How To Install Hadoop 1.2.1.1 From Apa Hadoop 1.3.2 To 1.4.2 (Hadoop) Contents Download and install Java JDK... 1 Download the Hadoop tar ball... 1 Update $HOME/.bashrc... 3 Configuration of Hadoop in Pseudo Distributed Mode... 4 Format the newly created cluster to create

More information

Jeffrey D. Ullman slides. MapReduce for data intensive computing

Jeffrey D. Ullman slides. MapReduce for data intensive computing Jeffrey D. Ullman slides MapReduce for data intensive computing Single-node architecture CPU Machine Learning, Statistics Memory Classical Data Mining Disk Commodity Clusters Web data sets can be very

More information

How To Use Hadoop

How To Use Hadoop Hadoop in Action Justin Quan March 15, 2011 Poll What s to come Overview of Hadoop for the uninitiated How does Hadoop work? How do I use Hadoop? How do I get started? Final Thoughts Key Take Aways Hadoop

More information

Big Data With Hadoop

Big Data With Hadoop With Saurabh Singh [email protected] The Ohio State University February 11, 2016 Overview 1 2 3 Requirements Ecosystem Resilient Distributed Datasets (RDDs) Example Code vs Mapreduce 4 5 Source: [Tutorials

More information

Data-Intensive Programming.
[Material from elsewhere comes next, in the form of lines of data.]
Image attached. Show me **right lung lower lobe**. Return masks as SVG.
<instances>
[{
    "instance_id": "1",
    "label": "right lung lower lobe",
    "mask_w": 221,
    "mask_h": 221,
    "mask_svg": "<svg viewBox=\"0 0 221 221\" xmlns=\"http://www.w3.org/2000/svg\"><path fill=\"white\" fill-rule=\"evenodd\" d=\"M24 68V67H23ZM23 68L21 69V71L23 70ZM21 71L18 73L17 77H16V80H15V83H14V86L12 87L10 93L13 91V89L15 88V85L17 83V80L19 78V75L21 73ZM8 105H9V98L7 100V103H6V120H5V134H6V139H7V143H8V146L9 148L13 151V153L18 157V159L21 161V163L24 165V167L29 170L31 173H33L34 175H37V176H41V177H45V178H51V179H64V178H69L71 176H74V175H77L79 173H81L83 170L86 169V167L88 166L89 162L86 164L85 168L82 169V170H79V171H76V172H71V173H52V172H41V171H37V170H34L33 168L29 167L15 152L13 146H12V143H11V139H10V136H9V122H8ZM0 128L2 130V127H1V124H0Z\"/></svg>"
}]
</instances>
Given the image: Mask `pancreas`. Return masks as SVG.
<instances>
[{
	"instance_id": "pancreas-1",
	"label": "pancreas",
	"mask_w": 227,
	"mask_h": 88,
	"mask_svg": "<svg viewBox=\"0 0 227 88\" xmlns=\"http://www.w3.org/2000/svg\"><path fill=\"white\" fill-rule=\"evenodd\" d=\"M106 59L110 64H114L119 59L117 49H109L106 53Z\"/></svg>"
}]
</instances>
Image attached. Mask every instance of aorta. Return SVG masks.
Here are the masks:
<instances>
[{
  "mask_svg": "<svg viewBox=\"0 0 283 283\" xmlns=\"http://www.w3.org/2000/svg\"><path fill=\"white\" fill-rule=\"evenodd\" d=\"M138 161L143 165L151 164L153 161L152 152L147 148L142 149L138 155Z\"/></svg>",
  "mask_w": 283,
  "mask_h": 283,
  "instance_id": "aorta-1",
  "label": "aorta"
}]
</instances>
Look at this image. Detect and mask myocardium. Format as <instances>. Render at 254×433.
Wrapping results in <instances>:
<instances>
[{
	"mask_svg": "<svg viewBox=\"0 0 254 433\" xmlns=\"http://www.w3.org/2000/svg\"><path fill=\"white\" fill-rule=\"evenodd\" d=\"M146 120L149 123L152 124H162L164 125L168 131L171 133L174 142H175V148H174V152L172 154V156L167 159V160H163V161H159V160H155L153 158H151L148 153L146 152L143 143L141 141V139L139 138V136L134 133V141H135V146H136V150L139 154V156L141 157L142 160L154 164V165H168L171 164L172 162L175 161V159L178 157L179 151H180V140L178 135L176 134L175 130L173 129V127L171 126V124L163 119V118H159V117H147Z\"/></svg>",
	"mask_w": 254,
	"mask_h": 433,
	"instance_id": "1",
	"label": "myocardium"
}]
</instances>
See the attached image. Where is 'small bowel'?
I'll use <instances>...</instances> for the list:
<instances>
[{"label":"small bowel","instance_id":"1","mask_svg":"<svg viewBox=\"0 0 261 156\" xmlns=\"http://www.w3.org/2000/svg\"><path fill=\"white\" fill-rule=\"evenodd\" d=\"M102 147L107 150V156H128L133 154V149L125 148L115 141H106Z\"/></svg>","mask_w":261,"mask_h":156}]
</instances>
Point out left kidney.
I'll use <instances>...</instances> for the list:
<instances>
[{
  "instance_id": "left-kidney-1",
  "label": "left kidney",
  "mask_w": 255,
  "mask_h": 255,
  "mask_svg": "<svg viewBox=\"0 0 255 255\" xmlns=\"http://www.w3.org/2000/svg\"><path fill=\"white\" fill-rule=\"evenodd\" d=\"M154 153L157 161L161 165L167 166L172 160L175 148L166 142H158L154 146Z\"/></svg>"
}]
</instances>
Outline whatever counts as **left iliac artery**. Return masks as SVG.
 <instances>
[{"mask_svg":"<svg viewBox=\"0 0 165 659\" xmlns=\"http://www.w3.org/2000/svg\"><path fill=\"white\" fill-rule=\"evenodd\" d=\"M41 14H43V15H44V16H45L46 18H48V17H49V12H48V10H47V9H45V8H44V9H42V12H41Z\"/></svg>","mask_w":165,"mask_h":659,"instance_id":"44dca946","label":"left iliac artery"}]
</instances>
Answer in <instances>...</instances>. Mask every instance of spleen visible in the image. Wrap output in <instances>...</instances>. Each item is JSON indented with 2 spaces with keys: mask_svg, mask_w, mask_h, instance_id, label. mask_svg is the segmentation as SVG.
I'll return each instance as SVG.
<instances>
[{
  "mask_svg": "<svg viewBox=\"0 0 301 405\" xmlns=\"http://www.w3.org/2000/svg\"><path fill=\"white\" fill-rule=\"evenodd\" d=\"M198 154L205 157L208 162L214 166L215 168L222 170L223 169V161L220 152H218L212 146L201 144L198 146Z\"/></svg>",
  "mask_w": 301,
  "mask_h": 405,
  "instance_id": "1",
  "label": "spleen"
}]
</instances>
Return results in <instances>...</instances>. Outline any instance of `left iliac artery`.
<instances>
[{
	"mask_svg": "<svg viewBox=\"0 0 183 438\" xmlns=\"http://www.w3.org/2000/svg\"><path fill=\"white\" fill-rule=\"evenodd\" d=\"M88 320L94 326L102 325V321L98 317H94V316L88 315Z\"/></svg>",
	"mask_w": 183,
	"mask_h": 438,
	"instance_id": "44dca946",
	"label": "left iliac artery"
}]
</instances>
Timo Aaltonen Department of Pervasive Computing

Data-Intensive Programming. Timo Aaltonen Department of Pervasive Computing Data-Intensive Programming Timo Aaltonen Department of Pervasive Computing Data-Intensive Programming Lecturer: Timo Aaltonen University Lecturer [email protected] Assistants: Henri Terho and Antti

More information

HADOOP ADMINISTATION AND DEVELOPMENT TRAINING CURRICULUM

HADOOP ADMINISTATION AND DEVELOPMENT TRAINING CURRICULUM HADOOP ADMINISTATION AND DEVELOPMENT TRAINING CURRICULUM 1. Introduction 1.1 Big Data Introduction What is Big Data Data Analytics Bigdata Challenges Technologies supported by big data 1.2 Hadoop Introduction

More information

!"#$%&' ( )%#*'+,'-#.//"0( !"#$"%&'()*$+()',!-+.'/', 4(5,67,!-+!"89,:*$;'0+$.<.,&0$'09,&)"/=+,!()<>'0, 3, Processing LARGE data sets

!#$%&' ( )%#*'+,'-#.//0( !#$%&'()*$+()',!-+.'/', 4(5,67,!-+!89,:*$;'0+$.<.,&0$'09,&)/=+,!()<>'0, 3, Processing LARGE data sets !"#$%&' ( Processing LARGE data sets )%#*'+,'-#.//"0( Framework for o! reliable o! scalable o! distributed computation of large data sets 4(5,67,!-+!"89,:*$;'0+$.

More information

Overview. Big Data in Apache Hadoop. - HDFS - MapReduce in Hadoop - YARN. https://hadoop.apache.org. Big Data Management and Analytics

Overview. Big Data in Apache Hadoop. - HDFS - MapReduce in Hadoop - YARN. https://hadoop.apache.org. Big Data Management and Analytics Overview Big Data in Apache Hadoop - HDFS - MapReduce in Hadoop - YARN https://hadoop.apache.org 138 Apache Hadoop - Historical Background - 2003: Google publishes its cluster architecture & DFS (GFS)

More information

Complete Java Classes Hadoop Syllabus Contact No: 8888022204

Complete Java Classes Hadoop Syllabus Contact No: 8888022204 1) Introduction to BigData & Hadoop What is Big Data? Why all industries are talking about Big Data? What are the issues in Big Data? Storage What are the challenges for storing big data? Processing What

More information

Introduc)on to the MapReduce Paradigm and Apache Hadoop. Sriram Krishnan [email protected]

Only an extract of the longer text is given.